Margaret Sibella Brown


Margaret Sibella Brown was a Canadian bryologist specializing in mosses and liverworts native to Nova Scotia. She concentrated her collecting work on Cape Breton, but also collected specimens from Trinidad, Puerto Rico, Spain, France, and Jamaica.

Family and early life

Margaret Sibella Brown's parents were Richard Henry Brown and Barbara Davison. Margaret Sibella had a twin sister, and three other siblings. The Brown family lived in Sydney Mines, Nova Scotia.
Brown had a paternal aunt who was also named Margaret Sibella Brown. Sibella Annie Barrington was a distant cousin. The name Sibella or Sibyl in the Brown family is traced back to Isabella French, wife of John Barrington.

Education

Brown attended the Anglican School for Girls in Halifax. She earned a B.A. at Kings' College. She attended the Anglo-German Institute finishing school in Stuttgart, Germany. After returning to Nova Scotia in 1885, she attended the Victoria School of Art and Design.

Scientific career

There is little contemporaneous record of Brown's scientific career. There is one known paper she published in 1937, in which she categorized a collection of moss samples gathered in Syria by William Bacon Evans.
She is known to have worked with Elizabeth Gertrude Britton, Nathaniel Lord Britton, and Joseph Edward Little, as co-collectors of specimens. One expedition with Elizabeth and Nathaniel Britton, to Puerto Rico, was undertaken in January 1922, with a planned duration of ten weeks. The results of that expedition were presented in April of that year.

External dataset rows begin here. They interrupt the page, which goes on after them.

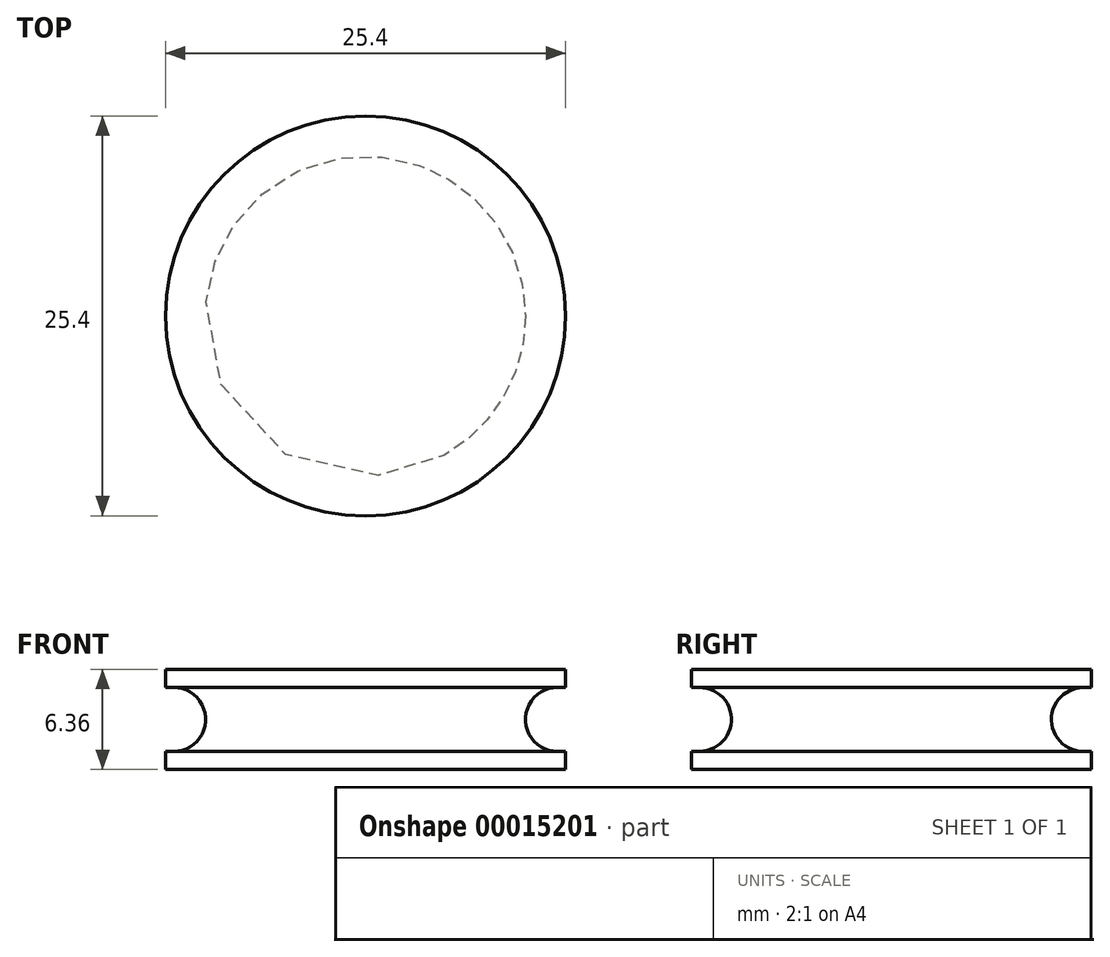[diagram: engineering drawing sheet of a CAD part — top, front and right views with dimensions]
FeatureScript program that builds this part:
annotation { "Feature Type Name" : "Feature", "Feature Type Description" : "" }
export const myFeature = defineFeature(function(context is Context, id is Id, definition is map)
    precondition{}
    {
        {
            var Q0;
            Q0=qCreatedBy(makeId("Top.planeOp"),FACE);
            var sketch = newSketch(context, id + "F0", { "sketchPlane" : qUnion([Q0])});
            skCircle(sketch, "E0", {"center": v(0, 0) * mm, "radius": 12.7 * mm});
            skSolve(sketch);
        }
        {
            var Q0;
            Q0 = qSketchRegion(id + "F0", true);
            extrude(context, id + "F1", {"entities" : qUnion([Q0]), "endBound" : BoundingType.SYMMETRIC, "depth" : 6.35 * mm});
        }
        {
            var Q0;
            Q0=qCreatedBy(makeId("Front.planeOp"),FACE);
            var sketch = newSketch(context, id + "F2", { "sketchPlane" : qUnion([Q0])});
            skLineSegment(sketch, "E1.bottom", {"start": v(-76.84, 2.03) * mm, "end": v(-12.2, 2.03) * mm});
            skLineSegment(sketch, "E1.top", {"start": v(-76.84, -2.03) * mm, "end": v(-12.2, -2.03) * mm});
            skLineSegment(sketch, "E1.left", {"start": v(-76.84, 2.03) * mm, "end": v(-76.84, -2.03) * mm});
            skArc(sketch, "E2", {"start": v(-12.2, -2.03) * mm, "mid": v(-10.16, 0) * mm, "end": v(-12.2, 2.03) * mm});
            skSolve(sketch);
        }
        {
            var Q0;
            Q0 = qSketchRegion(id + "F2", true);
            var Q1;
            Q1=makeQuery(id+"F1.opExtrude","CAP_EDGE",EDGE,{"disambiguationData":[OSD([sQuery(id+"F0.wireOp",EDGE,"E0")])],"isStart":false});
            revolve(context, id + "F3", {"operationType" : NewBodyOperationType.REMOVE, "entities" : qUnion([Q0]), "axis" : qUnion([Q1]), "revolveType" : RevolveType.FULL, "oppositeDirection" : true});
        }
    });
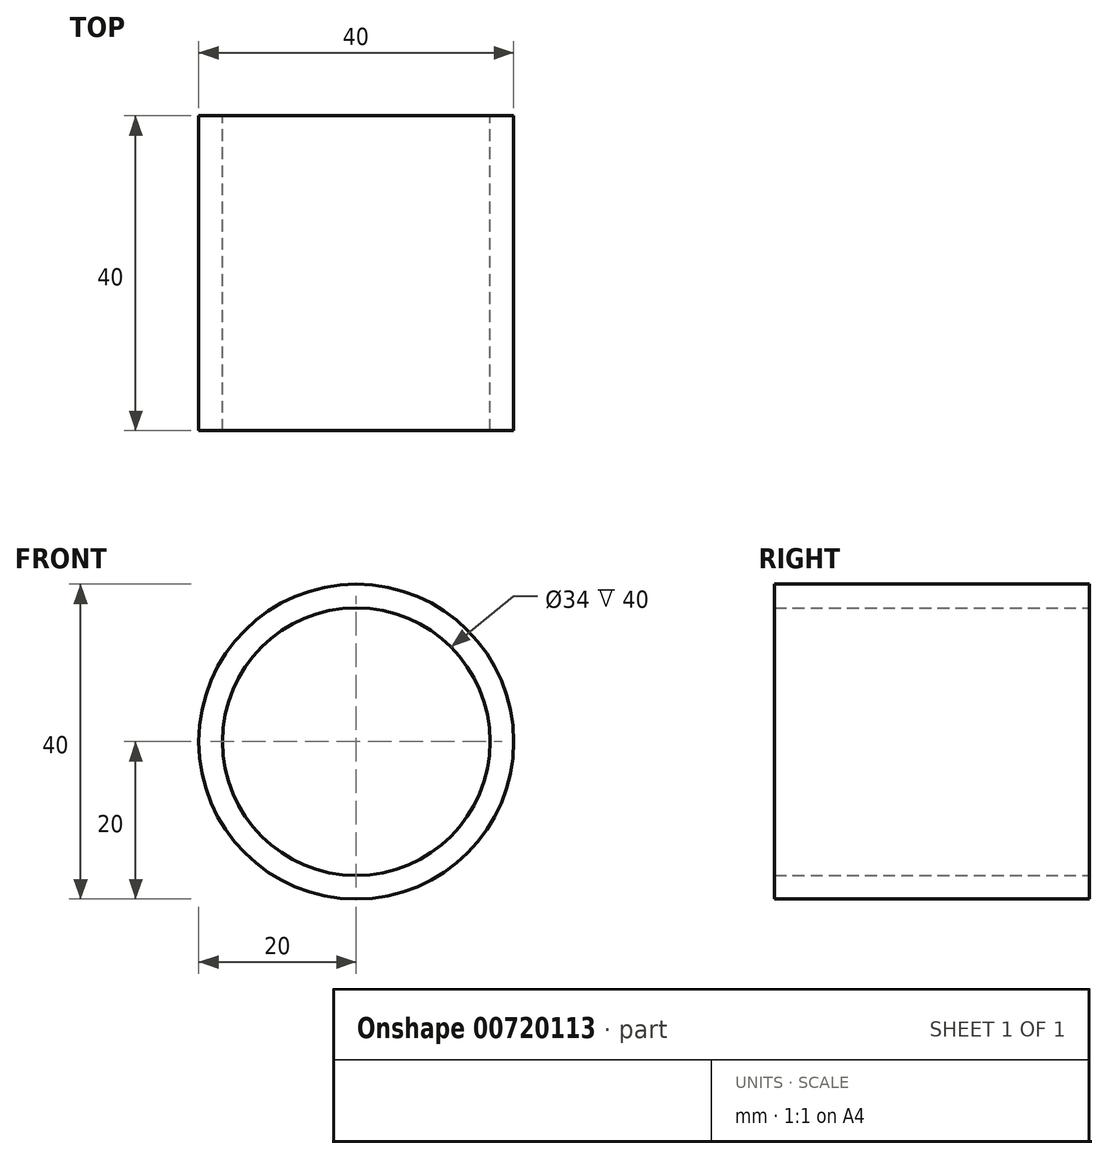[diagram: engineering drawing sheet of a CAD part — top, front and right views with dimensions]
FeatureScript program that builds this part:
annotation { "Feature Type Name" : "Feature", "Feature Type Description" : "" }
export const myFeature = defineFeature(function(context is Context, id is Id, definition is map)
    precondition{}
    {
        {
            var Q0;
            Q0=qCreatedBy(makeId("Front.planeOp"),FACE);
            var sketch = newSketch(context, id + "F0", { "sketchPlane" : qUnion([Q0])});
            skCircle(sketch, "E0", {"center": v(0, 0) * mm, "radius": 17 * mm});
            skCircle(sketch, "E1", {"center": v(0, 0) * mm, "radius": 20 * mm});
            skSolve(sketch);
        }
        {
            var Q0;
            Q0=makeQuery(id+"F0.imprint","IMPRINT",FACE,{"disambiguationData":[TD([[makeQuery(id+"F0.imprint","IMPRINT",EDGE,{"derivedFrom":sQuery(id+"F0.wireOp",EDGE,"E0")}),-1.0]])]});
            extrude(context, id + "F1", {"entities" : qUnion([Q0]), "depth" : 40 * mm, "offsetDistance" : 25 * mm});
        }
    });
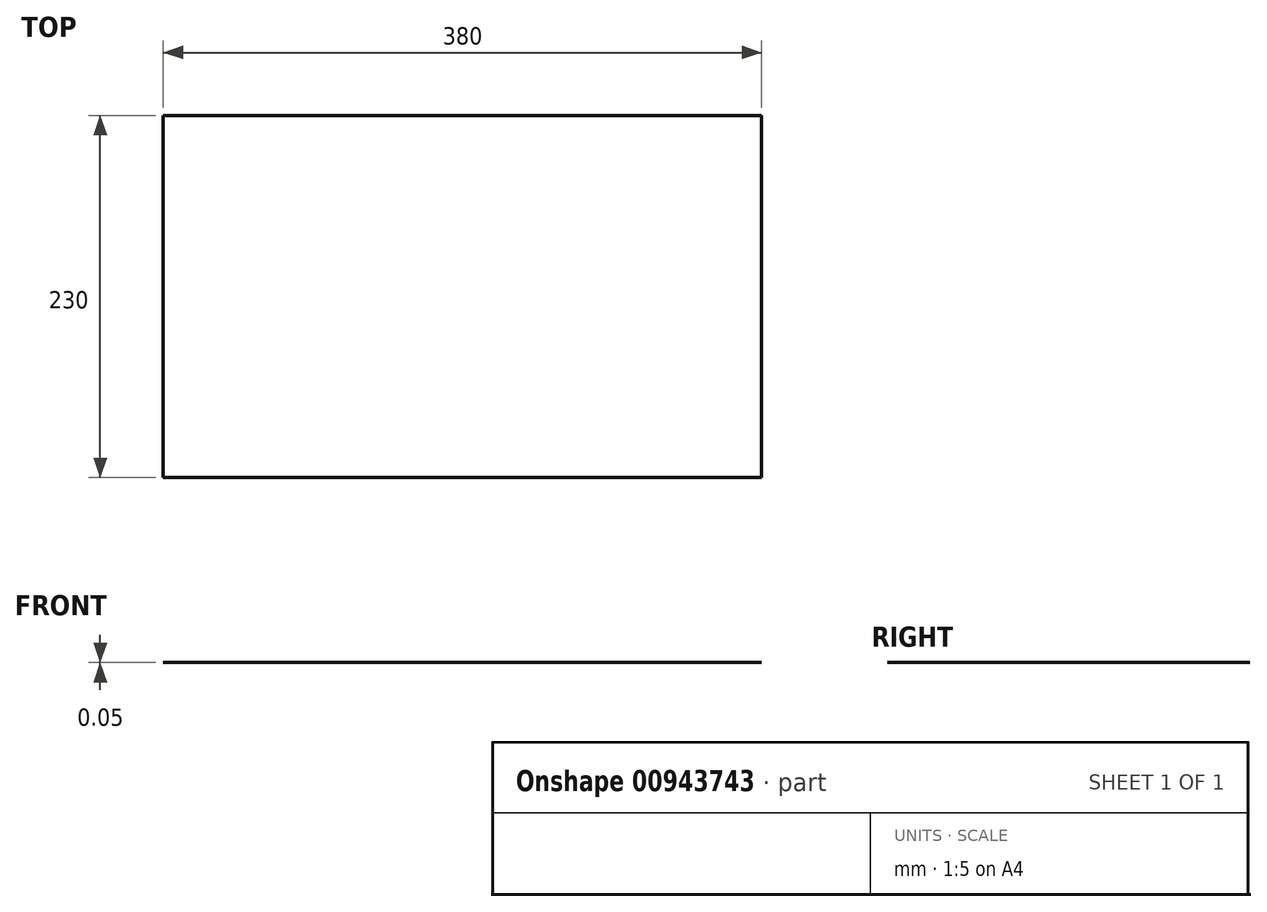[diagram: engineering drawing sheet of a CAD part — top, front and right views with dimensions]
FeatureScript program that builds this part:
annotation { "Feature Type Name" : "Feature", "Feature Type Description" : "" }
export const myFeature = defineFeature(function(context is Context, id is Id, definition is map)
    precondition{}
    {
        {
            var Q0;
            Q0=qCreatedBy(makeId("Top.planeOp"),FACE);
            var sketch = newSketch(context, id + "F0", { "sketchPlane" : qUnion([Q0])});
            skLineSegment(sketch, "E0.bottom", {"start": v(190, -115) * mm, "end": v(-190, -115) * mm});
            skLineSegment(sketch, "E0.top", {"start": v(190, 115) * mm, "end": v(-190, 115) * mm});
            skLineSegment(sketch, "E0.left", {"start": v(190, -115) * mm, "end": v(190, 115) * mm});
            skLineSegment(sketch, "E0.right", {"start": v(-190, -115) * mm, "end": v(-190, 115) * mm});
            skPoint(sketch, "E0.middle", {"position": v(0, 0) * mm});
            skSolve(sketch);
        }
        {
            var Q0;
            Q0 = qSketchRegion(id + "F0", true);
            extrude(context, id + "F1", {"entities" : qUnion([Q0]), "depth" : 0.05 * mm, "offsetDistance" : 25 * mm});
        }
    });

Society and board memberships

Brown was a member of the Moss Exchange Club and the Sullivant Moss Society. She was president of the Halifax Floral Society. She was a member of the Nova Scotian Institute of Science; when she died at the age of 95, she was the oldest living member.
Brown served on the board of the Victoria School of Art and Design, and was a member of their education committee. During World War I, she was honorary secretary of the Halifax Branch of the Canadian Red Cross Society.

Awards

Brown was awarded an honorary M.A. from Acadia University on May 16, 1950, at the age of 84. She had been offered an honorary Ph.D., which she declined and accepted the M.A. instead. In 1934, she was awarded an honorary diploma from the Victoria School of Art and Design. Brown was inducted into the Nova Scotia Scientific Hall of Fame in 2010.

Collections

The E.C. Smith Herbarium at Acadia University contains her collection of 1779 mosses, 858 hepatics, and 53 lichens. Other of her specimens are in the collections of the British Museum, New York Botanical Garden, Dalhousie University, the New Brunswick Museum, the Nova Scotia Museum of Natural History, the Devonian Botanical Garden at the University of Alberta, the Yale University Herbarium, and the Harvard University Herbaria.